А он сбежал в замшелую харчевню, не в силах разделить со мной последние часы!
От валяния на подушке мне легче не станет. Сон помогает тем, кто устал… Я же несколько лет только и делала, что отдыхала.
Решив, что в свой последний миг не хочу сидеть, как птичка в келье, я сунула ноги в сапожки, накинула на плечи белую мантию и тайком вышла из приюта.
Как добрела до города – и сама не знаю. Ноги переставлялись медленно, но упорно, и чудом донесли меня до первого рыжего фонаря. За ним был второй, третий… На промерзлых улицах народу почти не встречалось: вандарфцы попрятались в домах, забились в таверны.
Я твердо решила обыскать все харчевни одну за другой: где-то должен найтись отец. Едва толкнула массивную скрипучую дверь, как на меня обрушился нетрезвый гомон тысячи ртов. Звенели бокалы, лязгали вилки, билась глиняная утварь. И шум стоят такой, словно каждый пытался перекричать всех.
У меня заложило уши, закружилась голова. Замерзший нос ошалел от смеси терпко-горьких ароматов, едких, щиплющих ноздри.
Пошатнувшись, я привалилась к деревянной колонне у входа и плывущим взором прошерстила толпу. Тэры сидели за длинными столами, валялись под лавками, стояли у стен, брали штурмом кухню…
Папина сгорбленная фигура, с седыми кудрями на затылке, нашлась в темном углу. Отец склонился над незнакомцем и что-то ему втолковывал. Пошатывался и сам, что намекало о худшем. Надо забрать его из этого злачного заведения, да поскорее.
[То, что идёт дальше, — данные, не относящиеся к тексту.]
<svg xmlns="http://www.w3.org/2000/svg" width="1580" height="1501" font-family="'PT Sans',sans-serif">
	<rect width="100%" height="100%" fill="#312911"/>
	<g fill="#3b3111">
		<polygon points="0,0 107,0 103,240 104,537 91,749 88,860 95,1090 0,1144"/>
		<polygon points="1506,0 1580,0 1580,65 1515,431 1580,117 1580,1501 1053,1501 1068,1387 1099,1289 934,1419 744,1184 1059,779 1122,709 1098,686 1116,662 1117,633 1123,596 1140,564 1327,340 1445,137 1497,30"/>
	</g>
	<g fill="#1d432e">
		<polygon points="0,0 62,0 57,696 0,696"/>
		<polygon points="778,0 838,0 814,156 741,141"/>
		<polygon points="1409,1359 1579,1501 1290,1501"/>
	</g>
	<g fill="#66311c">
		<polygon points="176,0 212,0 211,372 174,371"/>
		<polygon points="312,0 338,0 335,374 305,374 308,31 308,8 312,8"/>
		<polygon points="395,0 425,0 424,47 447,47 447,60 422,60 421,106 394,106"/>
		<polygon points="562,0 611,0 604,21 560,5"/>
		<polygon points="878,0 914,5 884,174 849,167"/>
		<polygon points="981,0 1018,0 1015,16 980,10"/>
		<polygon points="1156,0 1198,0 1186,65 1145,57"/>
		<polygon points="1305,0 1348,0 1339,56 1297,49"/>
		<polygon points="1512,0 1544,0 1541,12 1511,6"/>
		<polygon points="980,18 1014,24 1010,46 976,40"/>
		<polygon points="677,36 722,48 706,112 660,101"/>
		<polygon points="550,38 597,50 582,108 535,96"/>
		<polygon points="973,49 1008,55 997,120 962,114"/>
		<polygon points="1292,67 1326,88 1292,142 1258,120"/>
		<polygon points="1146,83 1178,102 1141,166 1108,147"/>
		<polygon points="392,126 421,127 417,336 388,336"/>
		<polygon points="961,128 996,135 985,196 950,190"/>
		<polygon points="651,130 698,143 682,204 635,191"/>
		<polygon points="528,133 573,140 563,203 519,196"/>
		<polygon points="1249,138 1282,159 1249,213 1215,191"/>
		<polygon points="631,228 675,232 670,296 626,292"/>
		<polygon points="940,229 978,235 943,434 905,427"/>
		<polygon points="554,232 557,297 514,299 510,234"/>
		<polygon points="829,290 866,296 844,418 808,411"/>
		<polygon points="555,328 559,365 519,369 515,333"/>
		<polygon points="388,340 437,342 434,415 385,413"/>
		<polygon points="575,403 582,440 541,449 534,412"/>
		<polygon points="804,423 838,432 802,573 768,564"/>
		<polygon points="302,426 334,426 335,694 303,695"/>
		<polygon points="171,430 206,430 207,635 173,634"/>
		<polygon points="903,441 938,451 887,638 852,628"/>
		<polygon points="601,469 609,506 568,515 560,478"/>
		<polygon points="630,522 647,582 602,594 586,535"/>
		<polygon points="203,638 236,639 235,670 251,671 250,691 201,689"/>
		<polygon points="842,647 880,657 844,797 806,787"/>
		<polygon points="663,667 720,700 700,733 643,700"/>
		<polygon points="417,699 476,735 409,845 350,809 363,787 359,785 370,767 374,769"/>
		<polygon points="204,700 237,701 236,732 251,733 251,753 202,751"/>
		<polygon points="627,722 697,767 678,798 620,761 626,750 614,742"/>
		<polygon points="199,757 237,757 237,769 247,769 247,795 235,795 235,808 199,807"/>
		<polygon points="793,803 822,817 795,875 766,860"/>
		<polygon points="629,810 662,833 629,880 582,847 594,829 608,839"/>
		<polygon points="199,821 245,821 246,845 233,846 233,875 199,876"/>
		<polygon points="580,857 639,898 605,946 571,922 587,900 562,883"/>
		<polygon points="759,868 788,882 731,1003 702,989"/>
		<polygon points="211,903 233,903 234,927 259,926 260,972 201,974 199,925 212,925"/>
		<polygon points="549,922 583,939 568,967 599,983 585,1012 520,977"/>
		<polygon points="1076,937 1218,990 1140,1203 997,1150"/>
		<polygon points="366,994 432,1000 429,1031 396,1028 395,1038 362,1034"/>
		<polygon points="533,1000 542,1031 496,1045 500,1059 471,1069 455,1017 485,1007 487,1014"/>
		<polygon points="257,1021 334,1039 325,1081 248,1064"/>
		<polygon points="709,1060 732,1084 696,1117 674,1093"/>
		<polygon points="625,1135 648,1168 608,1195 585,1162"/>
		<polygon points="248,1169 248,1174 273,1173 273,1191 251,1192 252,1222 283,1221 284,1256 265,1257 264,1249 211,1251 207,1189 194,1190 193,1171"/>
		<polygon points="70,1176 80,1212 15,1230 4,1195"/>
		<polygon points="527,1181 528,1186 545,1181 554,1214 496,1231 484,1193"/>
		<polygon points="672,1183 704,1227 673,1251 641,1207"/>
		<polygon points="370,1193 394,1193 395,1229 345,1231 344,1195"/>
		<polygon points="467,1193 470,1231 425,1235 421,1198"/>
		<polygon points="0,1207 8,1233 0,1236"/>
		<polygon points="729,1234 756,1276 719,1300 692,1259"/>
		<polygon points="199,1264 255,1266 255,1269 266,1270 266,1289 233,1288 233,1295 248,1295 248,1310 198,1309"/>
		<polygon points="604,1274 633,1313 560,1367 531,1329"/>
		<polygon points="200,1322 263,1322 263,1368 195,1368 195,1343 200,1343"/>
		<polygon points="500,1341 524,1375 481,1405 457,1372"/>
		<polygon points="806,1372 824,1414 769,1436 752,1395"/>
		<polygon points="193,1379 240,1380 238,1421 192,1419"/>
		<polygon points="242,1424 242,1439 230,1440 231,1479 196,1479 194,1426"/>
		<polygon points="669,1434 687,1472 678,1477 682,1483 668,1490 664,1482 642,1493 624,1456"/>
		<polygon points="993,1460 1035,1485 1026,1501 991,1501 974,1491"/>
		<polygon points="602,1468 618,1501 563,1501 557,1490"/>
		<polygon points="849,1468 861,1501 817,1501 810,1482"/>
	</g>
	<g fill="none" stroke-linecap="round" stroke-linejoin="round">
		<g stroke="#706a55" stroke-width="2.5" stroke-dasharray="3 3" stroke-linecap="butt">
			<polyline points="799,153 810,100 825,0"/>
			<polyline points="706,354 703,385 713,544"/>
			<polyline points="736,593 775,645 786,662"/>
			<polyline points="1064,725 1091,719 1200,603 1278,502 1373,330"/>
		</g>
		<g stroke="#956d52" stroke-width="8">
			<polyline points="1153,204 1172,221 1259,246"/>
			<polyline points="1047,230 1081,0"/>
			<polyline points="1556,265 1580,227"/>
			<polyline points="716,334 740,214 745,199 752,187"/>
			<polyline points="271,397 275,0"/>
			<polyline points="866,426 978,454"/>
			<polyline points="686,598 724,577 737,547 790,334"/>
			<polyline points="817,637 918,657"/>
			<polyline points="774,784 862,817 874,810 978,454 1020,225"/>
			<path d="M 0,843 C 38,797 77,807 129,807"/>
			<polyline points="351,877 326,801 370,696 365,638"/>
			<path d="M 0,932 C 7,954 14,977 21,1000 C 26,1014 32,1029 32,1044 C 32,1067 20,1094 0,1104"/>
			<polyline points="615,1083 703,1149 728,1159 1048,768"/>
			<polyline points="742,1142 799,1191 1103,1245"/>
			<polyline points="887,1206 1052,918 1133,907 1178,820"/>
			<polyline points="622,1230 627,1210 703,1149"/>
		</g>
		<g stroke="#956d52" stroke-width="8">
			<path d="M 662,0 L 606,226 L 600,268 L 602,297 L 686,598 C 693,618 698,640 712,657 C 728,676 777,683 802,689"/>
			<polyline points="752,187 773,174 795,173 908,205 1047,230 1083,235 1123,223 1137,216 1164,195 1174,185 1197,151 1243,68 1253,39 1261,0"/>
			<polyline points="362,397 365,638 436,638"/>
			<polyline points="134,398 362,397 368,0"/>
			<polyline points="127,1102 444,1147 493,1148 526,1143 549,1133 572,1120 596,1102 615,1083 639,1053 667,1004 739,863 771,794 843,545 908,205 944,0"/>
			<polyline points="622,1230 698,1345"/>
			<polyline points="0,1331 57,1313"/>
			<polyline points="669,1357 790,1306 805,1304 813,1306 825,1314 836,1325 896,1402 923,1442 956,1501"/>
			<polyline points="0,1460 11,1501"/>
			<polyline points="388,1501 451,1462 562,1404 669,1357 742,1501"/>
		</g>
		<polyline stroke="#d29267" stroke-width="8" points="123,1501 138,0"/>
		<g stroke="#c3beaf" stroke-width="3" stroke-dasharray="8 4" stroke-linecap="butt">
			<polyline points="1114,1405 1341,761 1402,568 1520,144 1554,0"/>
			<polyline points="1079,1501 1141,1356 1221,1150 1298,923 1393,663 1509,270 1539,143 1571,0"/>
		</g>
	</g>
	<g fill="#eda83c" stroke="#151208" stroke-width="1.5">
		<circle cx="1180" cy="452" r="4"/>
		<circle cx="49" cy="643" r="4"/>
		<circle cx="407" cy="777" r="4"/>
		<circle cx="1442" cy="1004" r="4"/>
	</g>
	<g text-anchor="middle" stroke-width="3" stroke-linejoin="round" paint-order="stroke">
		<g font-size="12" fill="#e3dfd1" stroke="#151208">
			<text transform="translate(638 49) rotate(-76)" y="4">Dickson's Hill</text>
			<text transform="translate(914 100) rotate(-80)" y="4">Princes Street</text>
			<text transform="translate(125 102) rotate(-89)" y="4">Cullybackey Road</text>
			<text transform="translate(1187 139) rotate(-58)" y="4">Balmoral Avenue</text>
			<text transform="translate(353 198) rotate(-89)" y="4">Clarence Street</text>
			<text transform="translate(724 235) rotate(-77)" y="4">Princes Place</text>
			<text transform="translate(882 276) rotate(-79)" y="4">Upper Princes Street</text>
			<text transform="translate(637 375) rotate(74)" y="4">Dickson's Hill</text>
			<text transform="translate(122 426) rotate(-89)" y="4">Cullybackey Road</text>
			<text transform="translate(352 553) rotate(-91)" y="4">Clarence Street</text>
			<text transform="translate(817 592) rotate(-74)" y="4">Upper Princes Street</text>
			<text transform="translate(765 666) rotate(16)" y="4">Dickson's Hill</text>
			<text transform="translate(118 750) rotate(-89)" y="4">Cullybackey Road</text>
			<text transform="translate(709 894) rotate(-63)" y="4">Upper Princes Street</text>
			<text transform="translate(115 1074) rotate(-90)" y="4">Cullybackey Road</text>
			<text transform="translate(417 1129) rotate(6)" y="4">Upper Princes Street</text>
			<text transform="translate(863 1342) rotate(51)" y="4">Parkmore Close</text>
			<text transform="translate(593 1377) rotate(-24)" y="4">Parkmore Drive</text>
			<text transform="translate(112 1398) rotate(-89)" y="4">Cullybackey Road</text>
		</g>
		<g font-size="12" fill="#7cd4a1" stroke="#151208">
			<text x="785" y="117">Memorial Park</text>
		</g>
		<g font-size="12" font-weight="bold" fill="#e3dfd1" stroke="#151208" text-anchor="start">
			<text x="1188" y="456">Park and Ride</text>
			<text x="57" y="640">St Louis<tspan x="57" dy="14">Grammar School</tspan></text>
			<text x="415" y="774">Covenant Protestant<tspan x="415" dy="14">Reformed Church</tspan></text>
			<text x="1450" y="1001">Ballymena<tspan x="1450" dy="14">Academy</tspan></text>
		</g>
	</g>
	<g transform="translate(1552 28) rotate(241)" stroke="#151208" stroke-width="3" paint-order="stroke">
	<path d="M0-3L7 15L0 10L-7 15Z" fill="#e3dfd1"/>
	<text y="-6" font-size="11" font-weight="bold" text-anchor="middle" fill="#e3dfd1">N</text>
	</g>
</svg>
– Пап… – прохрипела я сипло и тонко. Сама себя не услышала за криками.
Медленно поползла сквозь толчею. Меня толкали, пинали, почти роняли грубые тэры. В хмельном запале они махали руками и не замечали рядом хрупкой тени, что еле волочет мантию за собой.
Папин собеседник был укрыт черным плащом с глубоким капюшоном – что и цвета волос не разглядеть. Со спины он казался мощным, высоким, крепким. Ткань натягивалась на широких плечах до скрипа.
Чем ближе я подходила, тем отчетливее слышала его сердитый хрип. Он махнул рукой, потребовал у служки обновить пустой кувшин и поскорее найти свежую харпию.
И я вдруг поняла, что очень хочу его разглядеть. Увидеть лицо незнакомца. Зачем-то.
– Дороги замело, мой тэр! – пискнул рябой мальчишка с подносом.
– Плевать. Я должен вернуться в Пьяналавру к рассвету. На мне большая ответственность, демоны задери ледяную стерву, – хрипел мужчина. Не так громко, как прочие, но слышно. – Меня давно не должно здесь быть!
– Но ты здесь. Застрял, как и прочие, – подал робкий голос мой папенька. – Не иначе благими нитями Сато…
– Благими? – чуть не взревел мужчина. Он был раздражен обстоятельствами и глушил внутреннюю горячку не первым графином зелья. – Чтобы я еще хоть раз откликнулся на просьбу герцога Грейнского и помог ему с установкой зимних заслонов…
– Ты был на Рубежах?
Отец плеснул себе из кувшина и, с трудом держась на ногах, оперся кулаком о стену.
Свободных стульев в харчевне не было. Как и номеров, как и экипажей, если верить сетованиям соседнего стола.
Я бесшумно позвала отца снова. Я ведь рядом – руку протяни! Нас разделяла компания молодых боевых магов, наполнявших стаканы стоя, на весу, и не замечавших неудобств. Но папа меня не услышал.
– Вырвался на день и застрял навечно. Если верить пакости за окном, – тихо проворчал тэр, кивая чашке.
Мужчина был укрыт сочащимся с плаща черным мраком. Наверное, в хвори я стала видеть людей иначе. А может, эта чернота была моей собственной.
Словом, вместо тэра в капюшоне я теперь наблюдала расплывающийся сгусток темноты. Тень за его широкой спиной шевелилась, хлопала рваными, потрепанными крыльями, точно птица.